AP Statistics Lectures
Table of Contents
by Arnold Kling

Bayes' Theorem

We have just learned that conditional probability can be used to improve our prediction of events going forward. That is, knowing whether or not a runner is in scoring position helps us to predict more accurately whether or not Bernie Williams gets a hit.

Bayes' Theorem, published posthumously in the eighteenth century by Reverend Thomas Bayes, says that you can use conditional probability to make predictions in reverse! That is, if you know that Bernie Williams got a hit, you can "predict" the probability that he came up with a runner in scoring position.

Bayes' Theorem, sometimes called the Inverse Probability Law, is an example of what we call statistical inference. It is very powerful. In many situations, people make bad intuitive guesses about probabilities, when they could do much better if they understood Bayes' Theorem.

Recall that the definition of conditional probability is:
[1] P(B|A) = P(A and B)/P(A)
Bayes' Theorem is used to solve for the inverse conditional probability, P(A|B). By definition,
[2] P(A|B) = P(A and B)/P(B)
Solving [1] for P(A and B) and substituting into [2] gives Bayes' Theorem:
P(A|B) = [P(B|A)][P(A)]/P(B)

We can use Bayes' Theorem to find the conditional probability of event A given the conditional probability of event B and the unconditional probabilities of events A and B.

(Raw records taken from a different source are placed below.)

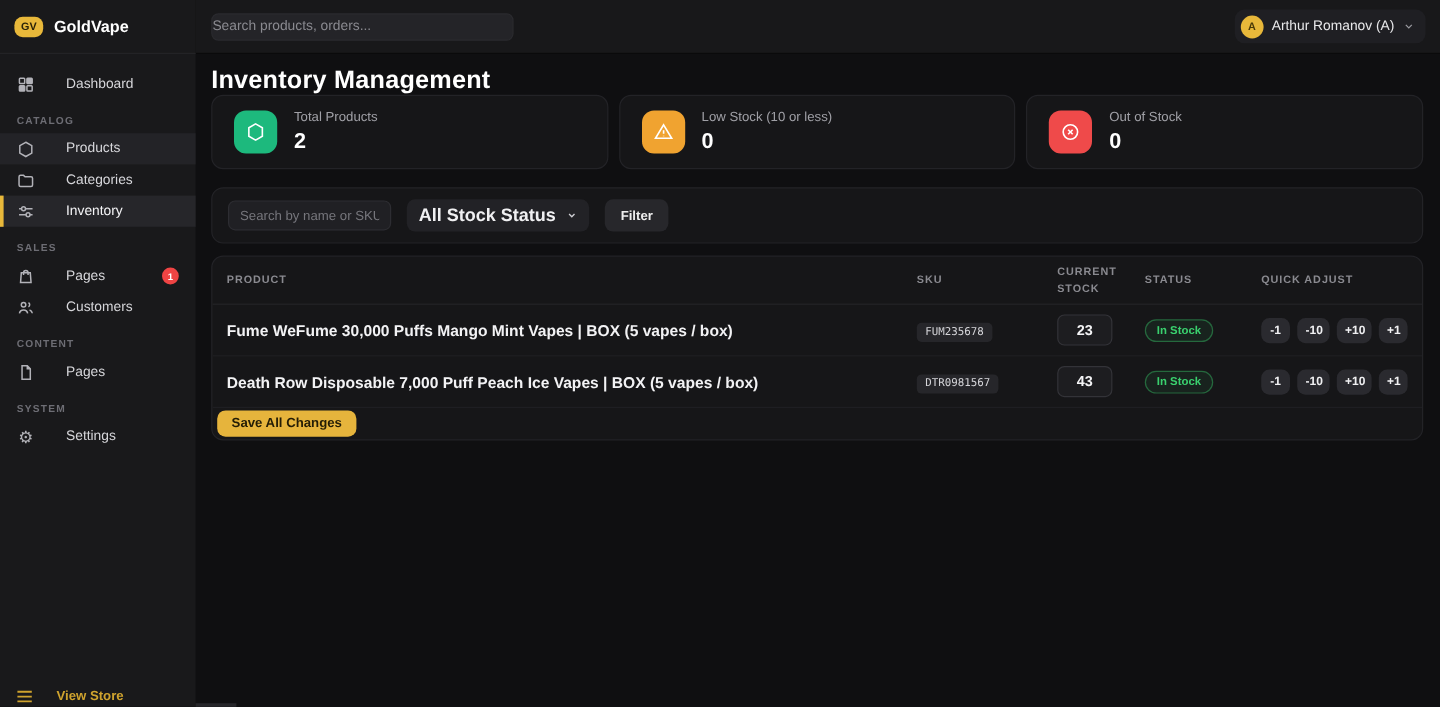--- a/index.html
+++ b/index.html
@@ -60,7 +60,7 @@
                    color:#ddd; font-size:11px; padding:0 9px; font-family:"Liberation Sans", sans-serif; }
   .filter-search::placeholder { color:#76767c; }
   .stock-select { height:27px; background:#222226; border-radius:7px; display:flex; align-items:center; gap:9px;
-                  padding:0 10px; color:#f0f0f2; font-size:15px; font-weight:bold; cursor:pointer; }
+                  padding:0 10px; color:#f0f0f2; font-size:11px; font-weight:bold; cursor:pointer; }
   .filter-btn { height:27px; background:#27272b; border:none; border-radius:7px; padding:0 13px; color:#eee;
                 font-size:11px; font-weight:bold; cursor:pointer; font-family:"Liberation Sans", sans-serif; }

For example, we said that Bernie Williams is a .400 hitter with a runner in scoring position. In other words, P(B|A) = 0.4. We also said that the unconditional probability of Bernie Williams coming up with a runner in scoring position is 0.2, and that the unconditional probability of Bernie Williams getting a hit is 0.3.

Therefore, if you are given the information that Bernie Williams got a hit, you can infer something about the probability that there was a runner in scoring position. Using Bayes' Theorem,
P(A|B) = [P(B|A)][P(A)]/P(B) = [0.4][0.2]/[0.3] = .267

What this says is that when we are given the information that Bernie Williams got a hit, we should estimate the probability that he came up with a runner in scoring position as .267, which is higher than the unconditional probability of 0.2 that he will come up with a runner in scoring position.

Although the derivation for Bayes' theorem is straightforward, not everyone is comfortable with it. The difficult aspect to accept is that instead of using probability to predict the future, you are using it to make inferences about the past. People who think in terms of causality have trouble with this.

Everyone understands what it means to say, "Bernie Williams is batting with a runner in scoring position. He has a .400 chance of getting a hit." Can you interpret the statement, "Bernie Williams got a hit. Therefore, there is a .267 chance that there was a runner in scoring position"?

Here is a classic illustration of Bayes' Theorem. Suppose that you are given two drawers. You cannot see the contents of the drawers, but you are told that one drawer contains two gold coins and the other drawer contains one gold coin and one silver coin. If someone pulls a coin at random out of drawer A and it turns out to be gold, what is the probability that drawer A is the drawer with two gold coins?

Many people would say, "The chances are fifty-fifty that drawer A is the drawer with two gold coins." However, that is not the correct answer. Although there are many ways to get the correct answer, we will use Bayes' Theorem.

event description probability
A Drawer A has two gold coins 0.5
B Person chooses a gold coin out of the four coins 0.75
B|A Conditional probability of choosing a gold coin from A if it has two gold coins 1.0

Using Bayes' Theorem, we have
P(A|B) = [P(B|A)][P(A)]/P(B) = [1.0][0.5]/[0.75] = 2/3

What other lines of reasoning can lead you to the correct answer that when someone picks a gold coin out of a drawer chosen at random the chances are two out of three that the drawer contains two gold coins?

Very few doctors understand that a symptom is meaningless if as many as 10 percent of healthy patients have that symptom and the disease is relatively rare. Too bad they do not know Bayes' Theorem.

Here is another illustration of Bayes' Theorem. Suppose that you are diagnosed with microscopic hematuria (blood in the urine that is only visible under a microscope). This symptom occurs in 10 percent of all people and 100 percent of people with kidney cancer. You would like to know the probability that you have kidney cancer, which occurs in 0.0002 percent of all people. Remember that if we express a probability in percent, then we must multiply by .01 to get the probability as a fraction of one.

event description probability
A Someone has kidney cancer 0.000002
B Someone has microscopic hematuria 0.10
B|A Conditional probability of having hematuria given kidney cancer 1.0

Using Bayes' Theorem, we have
P(A|B) = [P(B|A)][P(A)]/P(B) = [1.0][0.000002]/[0.1] = .00002
That is, you still have a very low probability of kidney cancer. The reason is that the symptom of microscopic hematuria is relatively common in the healthy population. If it were true that only one hundredth of one percent of all people had microscopic hematuria, then microscopic hematuria would be a much more powerful indicator of kidney cancer. What would be the probability of kidney cancer if this were the case?